Patients in Scotland could benefit from a revolution in personalised healthcare, thanks to major investments in gene sequencing technology.
Researchers say pioneering techniques that can sequence a person’s entire genetic make-up in under three days have the potential to transform patient care in the coming decades.
The setting up of two cutting-edge centres for genome sequencing, in Edinburgh and Glasgow, and the contribution of NHS staff from across Scotland, have laid the foundations that will make the transformation possible.

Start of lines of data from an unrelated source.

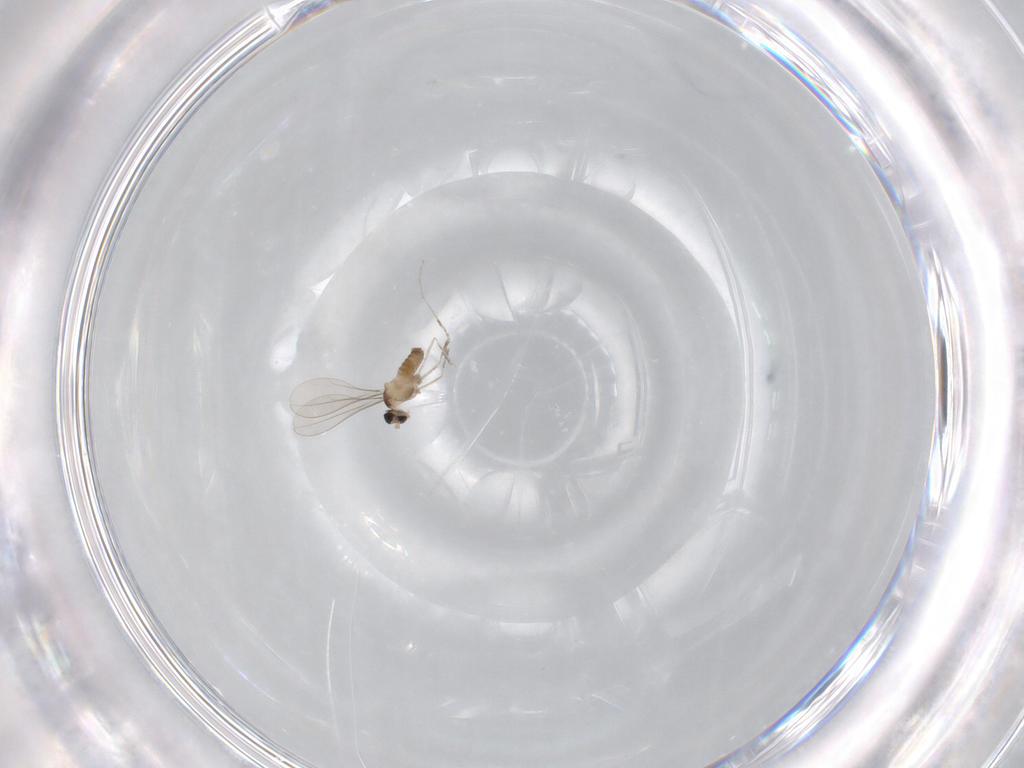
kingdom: Animalia
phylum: Arthropoda
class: Insecta
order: Diptera
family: Cecidomyiidae
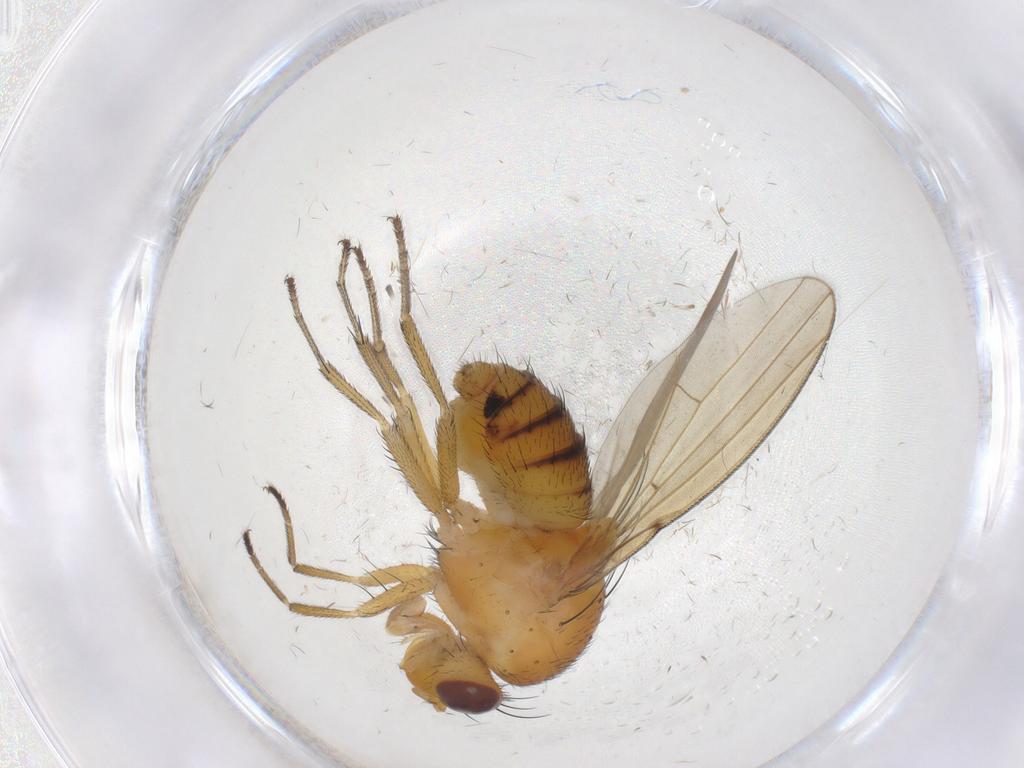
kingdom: Animalia
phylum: Arthropoda
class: Insecta
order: Diptera
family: Lauxaniidae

Work carried out by the Scottish Genomes Partnership, a collaboration led by the Universities of Edinburgh, Glasgow, Aberdeen and Dundee and NHS Scotland, has given researchers unprecedented access to sequencing technologies.
Findings from the project are already helping to improve diagnoses of patients in the Scottish NHS, as well as advancing the understanding of rare and common diseases including cancer.
More than 400 NHS Scotland patients and their families have now had their entire genetic make-up decoded under the scheme. NHS Scotland Regional Genetics Services have identified sufficient patients with rare inherited conditions to allocate the remainder of the 1,000 genomes available in Scotland as part of the 100,000 Genomes Project.
Professor Tim Aitman, Director of the Centre of Genomic and Experimental Medicine at the University of Edinburgh, is Co-Chair of the Scottish Genomes Partnership.
He said: “As the NHS turns 70, it is the perfect opportunity for the Scottish Genomes Partnership to highlight its hope for the future through the successful partnership between four of Scotland’s medical schools, the NHS Scotland Genetics and Laboratory services and Genomics England.
“This technology offers one of the biggest opportunities in today’s NHS, delivering precise molecular information that is changing the management of diseases. It could also ultimately enable prevention of diseases. We look forward to working with participants and funders to deliver the next phase of genomic medicine to the people of Scotland.”
Professor Andrew Biankin, Director of the Wolfson Wohl Cancer Research Centre at the University of Glasgow and Co-Chair of the Scottish Genomes Partnership, said: “Genomic testing allows us to start predicting which therapies will work best for an individual cancer patient, improving outcomes whilst minimising side-effects and cost. The NHS is optimally positioned to lead in the development and implementation of precision medicine strategies for cancer.”
The Scottish Genomes Partnership has received funding from NHS Scotland, the Scottish Government and the UK Medical Research Council. It is collaborating with Genomics England as part of the 100,000 Genomes Project.
Lead clinician for the NHS Scotland Genetics Consortium and lead clinical geneticist for the Scottish Genomes Partnership, Professor Zosia Miedzybrodzka of the University of Aberdeen, said: “NHS Scotland scientists and clinicians will be working over the next year to turn the complex DNA sequence data we have collected already into test results that can make a real difference to the lives of patients and their families.”
Fiona Murphy, Director of the NHS National Services Division, said: “Innovation has driven huge changes in the NHS over the past 70 years with new technologies bringing benefits to all patients. Genomics will be central to future medical advances and it is fantastic to be part of the SGP leading a new wave of innovation in the NHS in Scotland.”